§ **BRANO DI LETTURA**

───

È così. I populismi fanno leva sulle istanze nazionali. Salvo riscoprire l’Ue quando arrivano al governo. È questo meccanismo che dobbiamo scardinare per essere persuasivi verso i cittadini.

Ma come?

Occorre intervenire come priorità sul funzionamento dell’Unione più che pensare a nuovi strumenti, tipo un nuovo Recovery plan. Sono molto preoccupato per il peso crescente che ha il Consiglio Europeo. Se vediamo le istituzioni come un grande edificio, il piano più alto è quello occupato dai vertici fra capi di Stato e di governo; la Commissione sta sotto e un po’ tutti, nel prendere decisioni operative, si fanno condizionare dallo spirito del piano di sopra. Non dovrebbe essere così.

Lei sarà per sempre associato al governo di fine 2011, nato sulla spinta della Bce e dei mercati. Non crede che siano, in parte, anche operazioni simili a minare la fiducia dei cittadini?

Un po’ sì, perché si palesa un circuito delle decisioni che viene dal di fuori, eterodiretto. E sicuramente nel 2011 l’influenza della Bce fu molto forte. Per di più non era una sua competenza diretta. D’altra parte, è anche vero che quelle politiche restrittive andavano fatte in quella fase storica, si rischiava di far fallire un Paese con lo spread a 574.

Lei nel libro rifiuta l’etichetta di fautore dell’austerità e chiama in causa anche Draghi (che cofirmò con Trichet la lettera della Bce) e Berlusconi.

Sì, perché assieme a una serie di misure che tanti , me compreso, ritenevano giuste e urgenti, c’erano altre richieste che si potevano rifiutare, come fece la Spagna di Zapatero. Mi riferisco in particolare all’anticipo al 2013 del pareggio di bilancio, che fu imposto e venne accettato da Berlusconi. Mentre io poi tentai, invano, di riprocrastinarlo al 2014.

Peraltro, dopo il suo governo i partiti populisti e sovranisti non vinsero le elezioni del 2013. Mentre questo è avvenuto dopo il governo Draghi nel 2022.

Sì, è così. Vede, quando parliamo di Europa tendiamo a vedere come “creatori” di problemi solo sovranisti e popu-listi, ma sono sempre stato convinto che – già prima del 2019 – anche i partiti tradizionali europeisti, popolari, socialisti e liberali, abbiano contribuito. Perché non hanno dato priorità alla costruzione dell’Europa. E se i cittadini non vedono l’Ue che cresce, finiscono col cercare altro. Ecco, Meloni è stata brava, evidentemente, a incarnare questo “altro”.

───

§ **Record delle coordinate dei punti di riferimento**
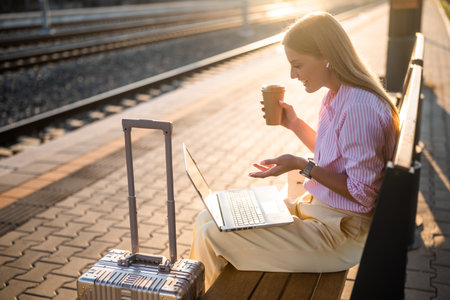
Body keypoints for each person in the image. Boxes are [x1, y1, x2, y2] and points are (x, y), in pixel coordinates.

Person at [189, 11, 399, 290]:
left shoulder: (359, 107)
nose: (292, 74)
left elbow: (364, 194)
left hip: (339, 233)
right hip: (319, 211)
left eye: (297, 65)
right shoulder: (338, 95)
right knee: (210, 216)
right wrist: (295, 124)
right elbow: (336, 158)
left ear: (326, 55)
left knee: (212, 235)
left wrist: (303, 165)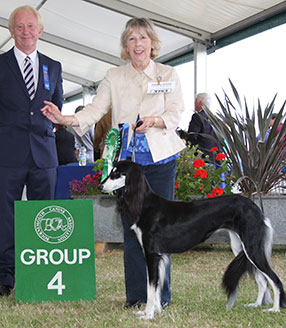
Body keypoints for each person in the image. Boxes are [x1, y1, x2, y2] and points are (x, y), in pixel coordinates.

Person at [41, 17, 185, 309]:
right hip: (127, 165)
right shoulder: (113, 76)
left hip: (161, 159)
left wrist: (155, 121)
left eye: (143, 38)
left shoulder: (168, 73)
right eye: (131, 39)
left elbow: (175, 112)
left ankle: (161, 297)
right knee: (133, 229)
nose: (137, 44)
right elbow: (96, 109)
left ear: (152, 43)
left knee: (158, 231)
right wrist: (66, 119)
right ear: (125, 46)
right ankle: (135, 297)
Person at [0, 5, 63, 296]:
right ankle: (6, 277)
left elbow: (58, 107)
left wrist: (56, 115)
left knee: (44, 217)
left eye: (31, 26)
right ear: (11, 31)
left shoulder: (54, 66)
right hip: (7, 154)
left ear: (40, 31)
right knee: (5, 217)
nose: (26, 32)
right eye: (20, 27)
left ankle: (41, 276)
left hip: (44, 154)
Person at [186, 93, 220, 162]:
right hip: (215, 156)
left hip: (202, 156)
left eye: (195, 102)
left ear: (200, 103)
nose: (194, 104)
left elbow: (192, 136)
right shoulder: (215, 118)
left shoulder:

───

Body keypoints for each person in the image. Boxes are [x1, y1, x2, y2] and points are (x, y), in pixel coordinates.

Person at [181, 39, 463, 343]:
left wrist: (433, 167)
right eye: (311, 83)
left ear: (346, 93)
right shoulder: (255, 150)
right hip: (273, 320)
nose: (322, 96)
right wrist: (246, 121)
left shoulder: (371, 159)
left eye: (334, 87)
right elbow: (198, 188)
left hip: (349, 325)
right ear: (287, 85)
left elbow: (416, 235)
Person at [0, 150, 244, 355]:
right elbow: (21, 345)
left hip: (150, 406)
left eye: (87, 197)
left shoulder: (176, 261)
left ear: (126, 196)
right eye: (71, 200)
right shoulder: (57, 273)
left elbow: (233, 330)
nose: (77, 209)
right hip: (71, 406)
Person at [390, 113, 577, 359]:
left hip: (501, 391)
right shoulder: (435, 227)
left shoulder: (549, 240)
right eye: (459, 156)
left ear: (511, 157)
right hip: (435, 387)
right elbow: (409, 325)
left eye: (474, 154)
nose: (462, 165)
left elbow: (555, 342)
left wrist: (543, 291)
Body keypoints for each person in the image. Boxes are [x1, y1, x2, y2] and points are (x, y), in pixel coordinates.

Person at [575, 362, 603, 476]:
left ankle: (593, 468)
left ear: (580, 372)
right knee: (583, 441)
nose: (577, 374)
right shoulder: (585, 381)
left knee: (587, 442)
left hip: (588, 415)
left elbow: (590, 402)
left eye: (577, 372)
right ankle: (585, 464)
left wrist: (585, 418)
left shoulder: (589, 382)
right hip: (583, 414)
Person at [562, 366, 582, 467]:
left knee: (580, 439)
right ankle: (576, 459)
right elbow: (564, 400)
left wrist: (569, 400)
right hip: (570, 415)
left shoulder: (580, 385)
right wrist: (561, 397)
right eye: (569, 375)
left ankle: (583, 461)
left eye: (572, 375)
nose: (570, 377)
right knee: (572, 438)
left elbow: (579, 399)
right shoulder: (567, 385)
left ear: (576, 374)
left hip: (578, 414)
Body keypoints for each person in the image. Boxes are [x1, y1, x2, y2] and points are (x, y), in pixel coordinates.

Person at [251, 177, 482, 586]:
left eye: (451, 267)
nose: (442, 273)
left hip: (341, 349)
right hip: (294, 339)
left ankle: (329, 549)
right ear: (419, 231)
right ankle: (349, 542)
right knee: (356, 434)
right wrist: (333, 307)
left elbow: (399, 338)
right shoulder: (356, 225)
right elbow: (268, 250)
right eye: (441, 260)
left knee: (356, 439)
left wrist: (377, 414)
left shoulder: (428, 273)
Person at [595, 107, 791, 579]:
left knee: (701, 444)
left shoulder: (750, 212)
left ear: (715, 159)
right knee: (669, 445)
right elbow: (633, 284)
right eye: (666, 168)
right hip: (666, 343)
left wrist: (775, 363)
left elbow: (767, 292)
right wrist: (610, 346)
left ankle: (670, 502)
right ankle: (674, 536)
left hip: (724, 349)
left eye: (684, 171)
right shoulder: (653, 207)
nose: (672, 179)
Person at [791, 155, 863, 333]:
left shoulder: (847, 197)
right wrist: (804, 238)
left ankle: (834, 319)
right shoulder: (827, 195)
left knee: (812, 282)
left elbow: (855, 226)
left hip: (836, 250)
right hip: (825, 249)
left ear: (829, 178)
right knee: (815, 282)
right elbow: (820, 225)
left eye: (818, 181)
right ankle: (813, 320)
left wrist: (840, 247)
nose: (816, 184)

───

§ **DOMANDE DI STUDIO**
**a)** Secondo l'intervista, quale Paese rifiutò alcune delle richieste che si potevano respingere?
**b)** Trascrivi dall'intervista il passo che va da "Lei nel libro" fino a "Bce) e Berlusconi." compreso.

§ **RISPOSTE SCRITTE**
**a)** La Spagna di Zapatero.

**b)**
Lei nel libro rifiuta l’etichetta di fautore dell’austerità e chiama in causa anche Draghi (che cofirmò con Trichet la lettera della Bce) e Berlusconi.